* Action item *
Every line holding the word "center" should be copied from the material.

* Dataset excerpts *
------------------------------------------------------------------------

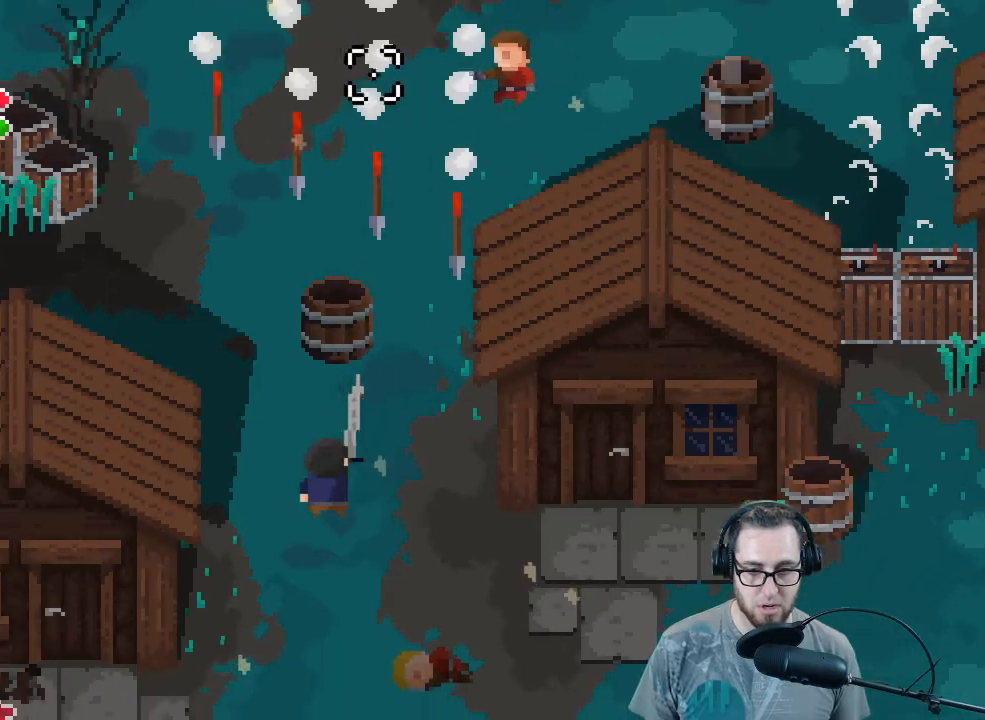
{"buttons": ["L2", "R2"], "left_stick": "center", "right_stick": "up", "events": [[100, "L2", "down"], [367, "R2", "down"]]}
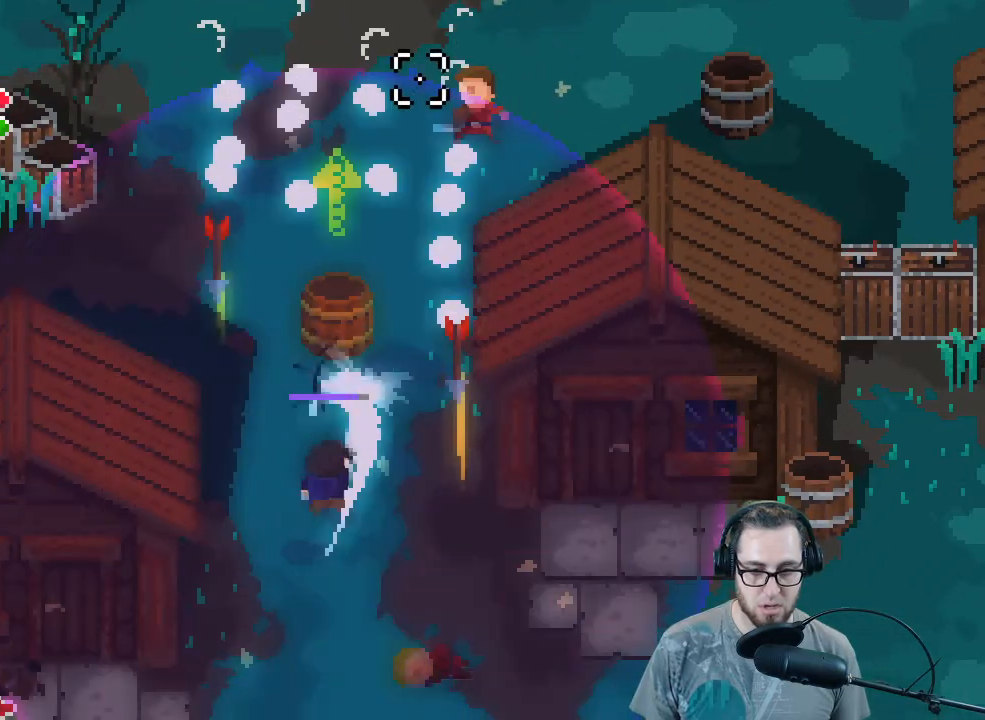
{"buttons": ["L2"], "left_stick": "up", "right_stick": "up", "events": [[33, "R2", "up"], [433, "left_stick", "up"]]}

------------------------------------------------------------------------

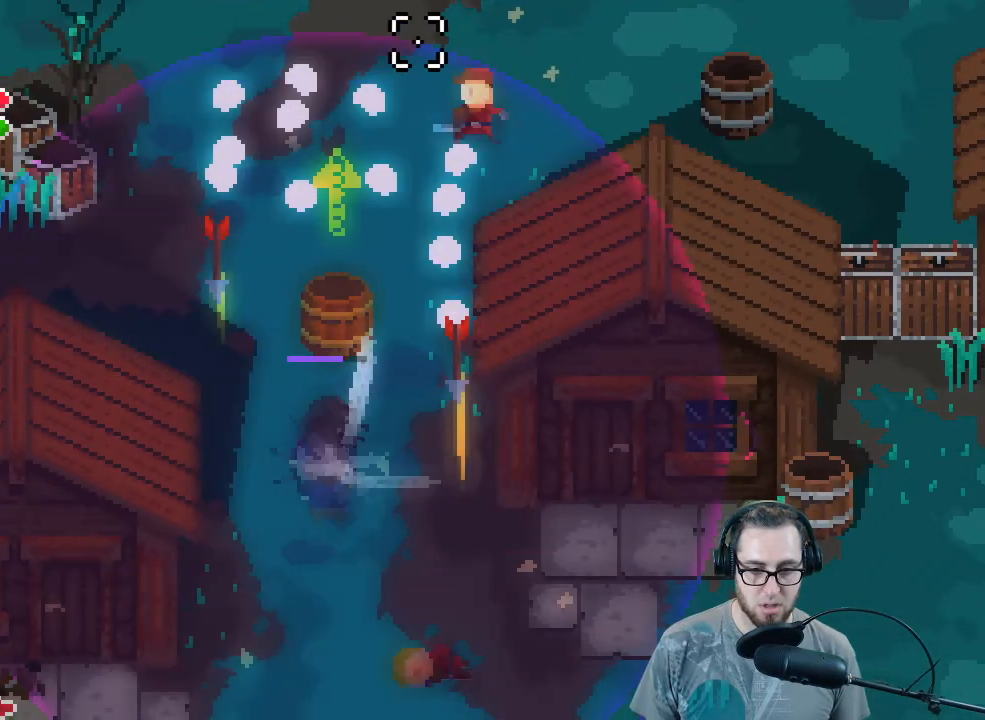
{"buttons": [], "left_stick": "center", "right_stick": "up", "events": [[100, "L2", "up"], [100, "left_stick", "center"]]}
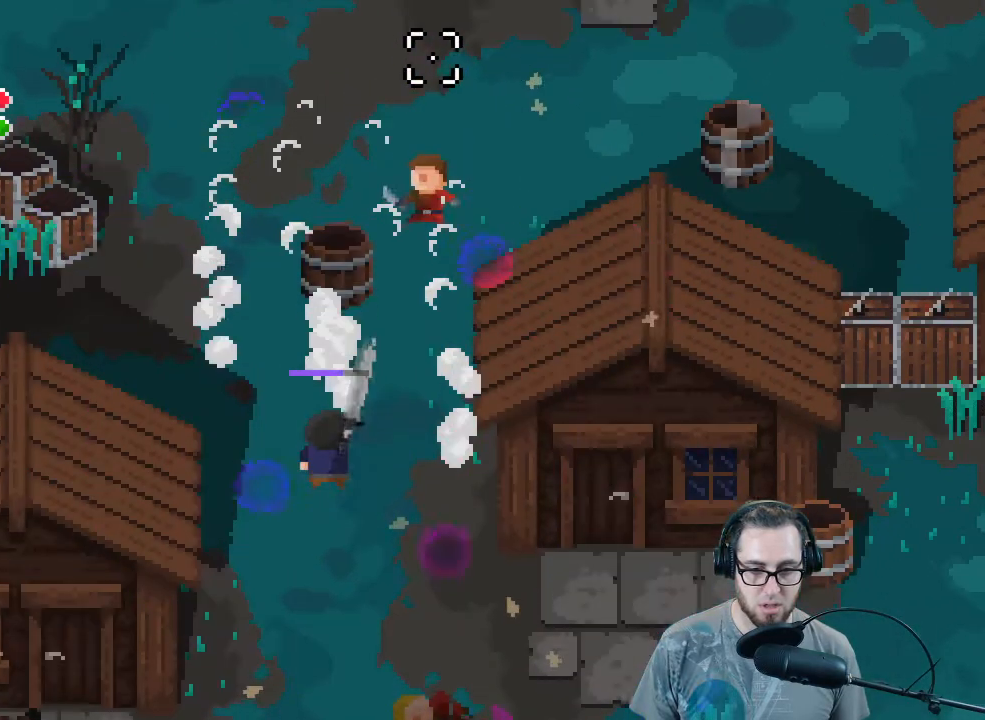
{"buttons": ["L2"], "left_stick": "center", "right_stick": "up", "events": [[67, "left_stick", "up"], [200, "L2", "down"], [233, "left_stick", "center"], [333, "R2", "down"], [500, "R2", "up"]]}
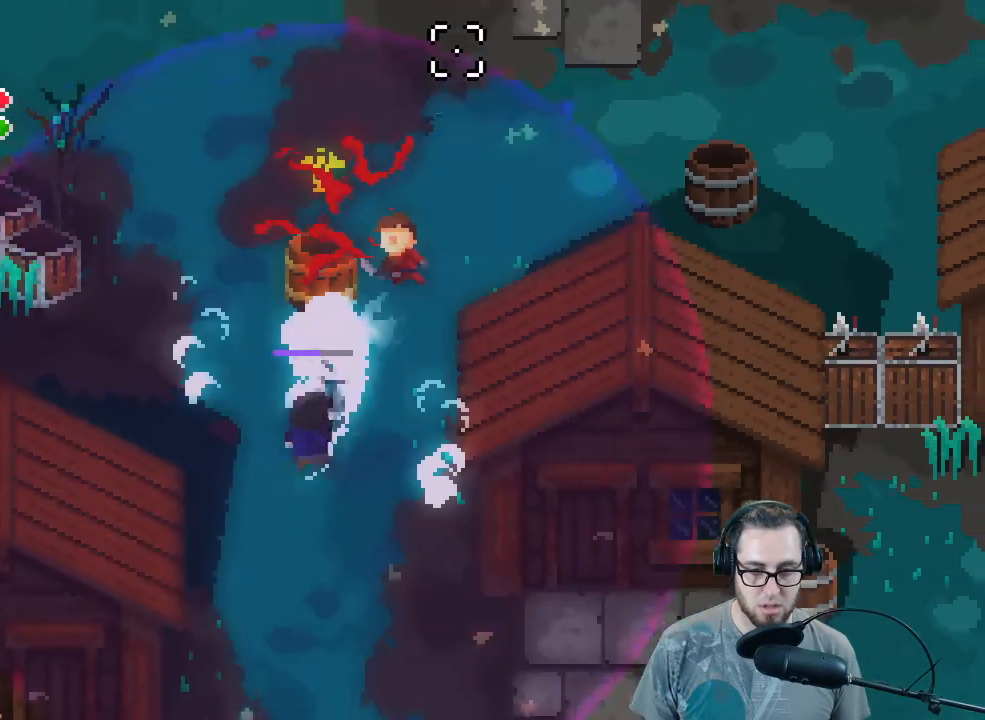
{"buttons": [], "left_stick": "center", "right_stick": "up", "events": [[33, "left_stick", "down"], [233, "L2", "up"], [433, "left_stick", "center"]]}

------------------------------------------------------------------------

* Result for this exercise *
{"buttons": ["L2", "R2"], "left_stick": "center", "right_stick": "up", "events": [[100, "L2", "down"], [367, "R2", "down"]]}
{"buttons": [], "left_stick": "center", "right_stick": "up", "events": [[100, "L2", "up"], [100, "left_stick", "center"]]}
{"buttons": ["L2"], "left_stick": "center", "right_stick": "up", "events": [[67, "left_stick", "up"], [200, "L2", "down"], [233, "left_stick", "center"], [333, "R2", "down"], [500, "R2", "up"]]}
{"buttons": [], "left_stick": "center", "right_stick": "up", "events": [[33, "left_stick", "down"], [233, "L2", "up"], [433, "left_stick", "center"]]}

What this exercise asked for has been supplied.